While the public was distracted by the impeachment trial, LTFRB resurrected these “Lazarus franchises,” awarding 489 of the 1,100 Pantranco lines to former employees of the bankrupt bus firm, who in turn, sold it to the Hernandez family’s bus companies. And through some clever maneuvering, the franchising agency was also able to circumvent the moratorium imposed by the Department of Transportation and Communications (DOTC) on the grant of new lines.

The LTFRB’s controversial move, however, also goes against the Supreme Court ruling in the JRS Business Corp. case that although a franchise may be considered as property, it can only be sold to satisfy a judgment debt if the decision especially so provides. We’re told no such directive appears in the National Labor Relations Commission (NLRC)’s decision awarding back wages, retirement pay and other money benefits to former Pantranco workers.

That the LTFRB reportedly issued the decision approving the sale of the defunct Pantranco lines even before the deadline to oppose it had lapsed, is also highly irregular. Rumor has it that well-connected “operators” packaged the crooked deal for P150,000 for each of the 489 lines. That’s a cool P73 million! A very tempting proposition indeed. Good thing DOTC Secretary Mar Roxas got wind of this “snow job” and suspended the implementation of the LTFRB’s decision.

Another “palusot” is the Environmental Compliance Certificate (ECC) given to a Korean-owned and operated resort and floating restaurant in the protected area of Taal Lake. Located at Barangay Buco in Talisay, Batangas, the resort occupies some 6,900 square meters, with its restaurant building sitting right on lake waters. Catering mostly to Korean tourists, the restaurant had supposedly been operating since about five years ago.

However, Taal Lake – the country’s third largest lake with an area of about 244 square kilometers – has been declared a national park and is considered a protected area under the National Integrated Protected Areas System (NIPAS) Act of 1992. Nobody’s supposed to construct or operate any kind of structure without getting a permit from DENR’s Protected Area Management Board (PAMB).

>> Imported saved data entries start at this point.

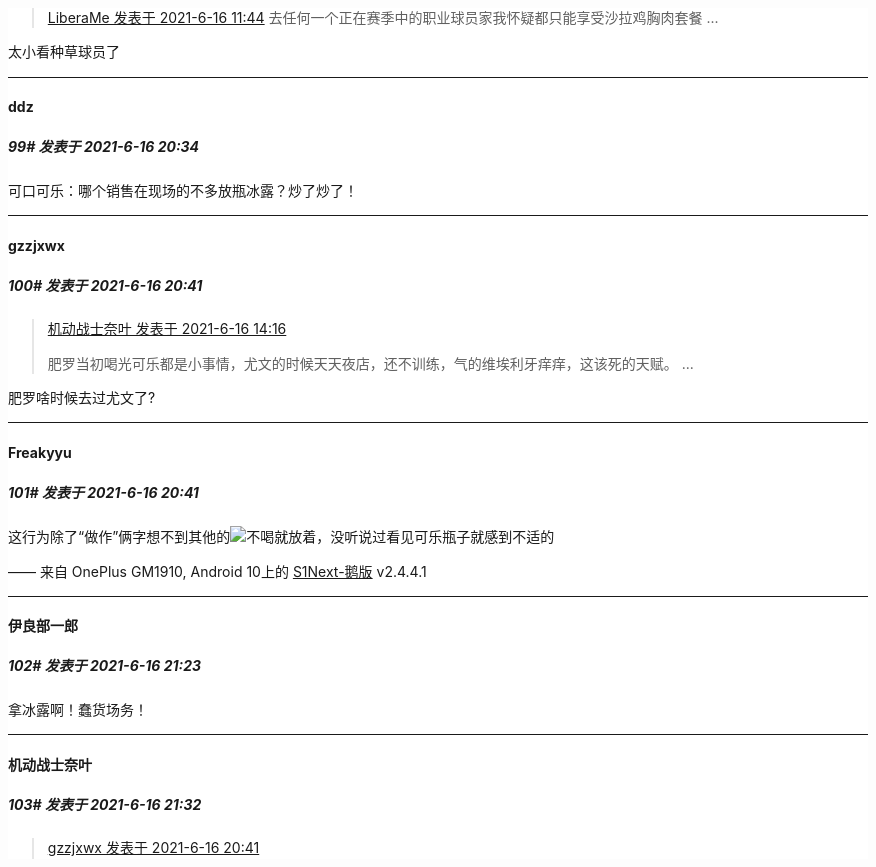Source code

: 
<blockquote><a href="httphttps://bbs.saraba1st.com/2b/forum.php?mod=redirect&amp;goto=findpost&amp;pid=51623520&amp;ptid=2010210" target="_blank">LiberaMe 发表于 2021-6-16 11:44</a>
去任何一个正在赛季中的职业球员家我怀疑都只能享受沙拉鸡胸肉套餐 ...</blockquote>
太小看种草球员了


                                                 

*****

####  ddz  
##### 99#       发表于 2021-6-16 20:34


可口可乐：哪个销售在现场的不多放瓶冰露？炒了炒了！


*****

####  gzzjxwx  
##### 100#       发表于 2021-6-16 20:41


<blockquote><a href="httphttps://bbs.saraba1st.com/2b/forum.php?mod=redirect&amp;goto=findpost&amp;pid=51625487&amp;ptid=2010210" target="_blank">机动战士奈叶 发表于 2021-6-16 14:16</a>

肥罗当初喝光可乐都是小事情，尤文的时候天天夜店，还不训练，气的维埃利牙痒痒，这该死的天赋。 ...</blockquote>
肥罗啥时候去过尤文了?


*****

####  Freakyyu  
##### 101#       发表于 2021-6-16 20:41


这行为除了“做作”俩字想不到其他的<img src="https://static.saraba1st.com/image/smiley/face2017/020.png" referrerpolicy="no-referrer">不喝就放着，没听说过看见可乐瓶子就感到不适的

—— 来自 OnePlus GM1910, Android 10上的 [S1Next-鹅版](https://github.com/ykrank/S1-Next/releases) v2.4.4.1


*****

####  伊良部一郎  
##### 102#       发表于 2021-6-16 21:23


拿冰露啊！蠢货场务！


                                                 

*****

####  机动战士奈叶  
##### 103#       发表于 2021-6-16 21:32


<blockquote><a href="httphttps://bbs.saraba1st.com/2b/forum.php?mod=redirect&amp;goto=findpost&amp;pid=51630081&amp;ptid=2010210" target="_blank">gzzjxwx 发表于 2021-6-16 20:41</a>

DENR officials also claimed the Korean restaurant was violating environmental laws and had no ECC. But when DENR personnel were about to demolish the illegal structure built on the lake, the lawyer for the Korean resort arrived and produced an ECC. So who issued the ECC? Why was an ECC issued for a highly questionable operation inside a nature reserve? DENR officials didn’t say.

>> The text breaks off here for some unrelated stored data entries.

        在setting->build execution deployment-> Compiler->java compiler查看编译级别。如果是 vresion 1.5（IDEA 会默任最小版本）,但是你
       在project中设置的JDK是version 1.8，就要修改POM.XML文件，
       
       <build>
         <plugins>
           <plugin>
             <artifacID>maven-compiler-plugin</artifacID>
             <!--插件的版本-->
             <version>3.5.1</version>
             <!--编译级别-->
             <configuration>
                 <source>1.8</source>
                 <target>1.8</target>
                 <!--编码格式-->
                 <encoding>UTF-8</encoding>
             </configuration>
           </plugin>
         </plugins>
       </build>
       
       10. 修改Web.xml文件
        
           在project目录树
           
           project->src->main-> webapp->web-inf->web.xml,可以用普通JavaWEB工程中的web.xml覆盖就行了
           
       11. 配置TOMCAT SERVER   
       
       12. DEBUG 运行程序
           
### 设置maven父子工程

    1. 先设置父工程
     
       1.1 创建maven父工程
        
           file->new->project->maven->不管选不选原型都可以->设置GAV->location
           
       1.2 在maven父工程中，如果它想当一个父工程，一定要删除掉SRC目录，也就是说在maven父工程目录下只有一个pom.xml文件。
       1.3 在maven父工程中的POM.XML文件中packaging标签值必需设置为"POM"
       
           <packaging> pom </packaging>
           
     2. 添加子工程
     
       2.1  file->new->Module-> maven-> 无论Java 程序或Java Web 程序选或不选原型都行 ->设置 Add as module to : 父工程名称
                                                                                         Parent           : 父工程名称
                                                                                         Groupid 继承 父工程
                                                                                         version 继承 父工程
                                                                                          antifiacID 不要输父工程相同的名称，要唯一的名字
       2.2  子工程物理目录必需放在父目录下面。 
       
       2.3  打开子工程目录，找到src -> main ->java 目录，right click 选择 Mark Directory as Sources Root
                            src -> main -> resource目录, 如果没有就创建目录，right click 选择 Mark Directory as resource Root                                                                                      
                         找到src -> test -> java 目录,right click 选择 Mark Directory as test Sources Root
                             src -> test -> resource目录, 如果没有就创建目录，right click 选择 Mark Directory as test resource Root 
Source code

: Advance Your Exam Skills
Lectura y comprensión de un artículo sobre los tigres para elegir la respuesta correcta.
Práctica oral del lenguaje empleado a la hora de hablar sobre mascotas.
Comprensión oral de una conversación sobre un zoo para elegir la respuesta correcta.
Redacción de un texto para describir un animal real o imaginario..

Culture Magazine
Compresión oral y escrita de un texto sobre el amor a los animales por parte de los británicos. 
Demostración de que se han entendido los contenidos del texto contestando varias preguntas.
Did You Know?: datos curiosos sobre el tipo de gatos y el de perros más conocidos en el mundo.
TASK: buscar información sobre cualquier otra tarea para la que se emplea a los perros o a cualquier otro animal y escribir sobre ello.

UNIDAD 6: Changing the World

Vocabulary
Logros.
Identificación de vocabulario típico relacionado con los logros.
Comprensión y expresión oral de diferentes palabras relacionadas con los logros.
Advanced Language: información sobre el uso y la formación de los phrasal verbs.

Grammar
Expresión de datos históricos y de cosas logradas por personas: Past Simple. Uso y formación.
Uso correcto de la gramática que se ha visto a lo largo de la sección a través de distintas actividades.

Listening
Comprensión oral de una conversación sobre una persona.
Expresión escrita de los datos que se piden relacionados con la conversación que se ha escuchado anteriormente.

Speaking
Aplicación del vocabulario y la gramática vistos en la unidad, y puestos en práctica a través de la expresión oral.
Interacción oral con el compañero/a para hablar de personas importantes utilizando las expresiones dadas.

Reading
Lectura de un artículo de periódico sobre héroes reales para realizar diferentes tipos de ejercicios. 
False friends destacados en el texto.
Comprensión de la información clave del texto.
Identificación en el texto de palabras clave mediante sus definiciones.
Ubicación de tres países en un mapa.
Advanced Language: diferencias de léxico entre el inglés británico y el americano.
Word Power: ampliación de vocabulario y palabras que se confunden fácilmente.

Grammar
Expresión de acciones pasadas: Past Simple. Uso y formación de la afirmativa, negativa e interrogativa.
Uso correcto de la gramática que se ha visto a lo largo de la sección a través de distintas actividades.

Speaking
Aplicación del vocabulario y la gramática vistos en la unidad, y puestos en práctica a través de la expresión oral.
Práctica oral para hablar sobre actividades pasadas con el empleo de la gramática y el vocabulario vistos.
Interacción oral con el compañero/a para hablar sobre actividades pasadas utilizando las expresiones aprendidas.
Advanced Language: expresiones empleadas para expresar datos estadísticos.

Inspectors likewise said that the floating restaurant didn’t have building and business permits from the municipal government of Talisay. Yet, it had been running for almost five years. All the while, thousands of local and foreign tourists have been to this restaurant housed in an eye-catching 2-story building and which is even listed as a tourist facility in the Talisay municipality’s website and – and local government officials didn’t know about it? Aw, c’mon!

Perhaps the only thing more incredible than that is the “palusot” of Environmental Management Bureau (EMB) Director Roberto Sheen on the ECC which he issued to businessman Reghis Romero’s Manila Harbor Center.

About a week ago, AGHAM party-list Rep. Angelo Palmones unearthed the existence of huge mountains of dirty coal dumped in an open yard inside Romero’s port terminal, right beside the waters of Manila Bay. The exposé led to a public outcry from environmental groups because the stockpiling of a known pollutant like coal violates the Supreme Court’s writ of kalikasan protecting the bay.

As it later turned out, Sheen apparently issued an ECC to Romero allowing the latter to stockpile coal. But in the ECC, Romero was only allowed to stockpile 40 metric tons of coal. Sheen claims, however, that Romero didn’t violate anything because he was actually permitted to stockpile 40,000 metric tons of coal. The reason for the discrepancy? Typographical error. Can you believe that?!

This is why many people are now asking if this is the way President Aquino’s “tuwid na daan” policy is being implemented.

Well apparently, some things never change.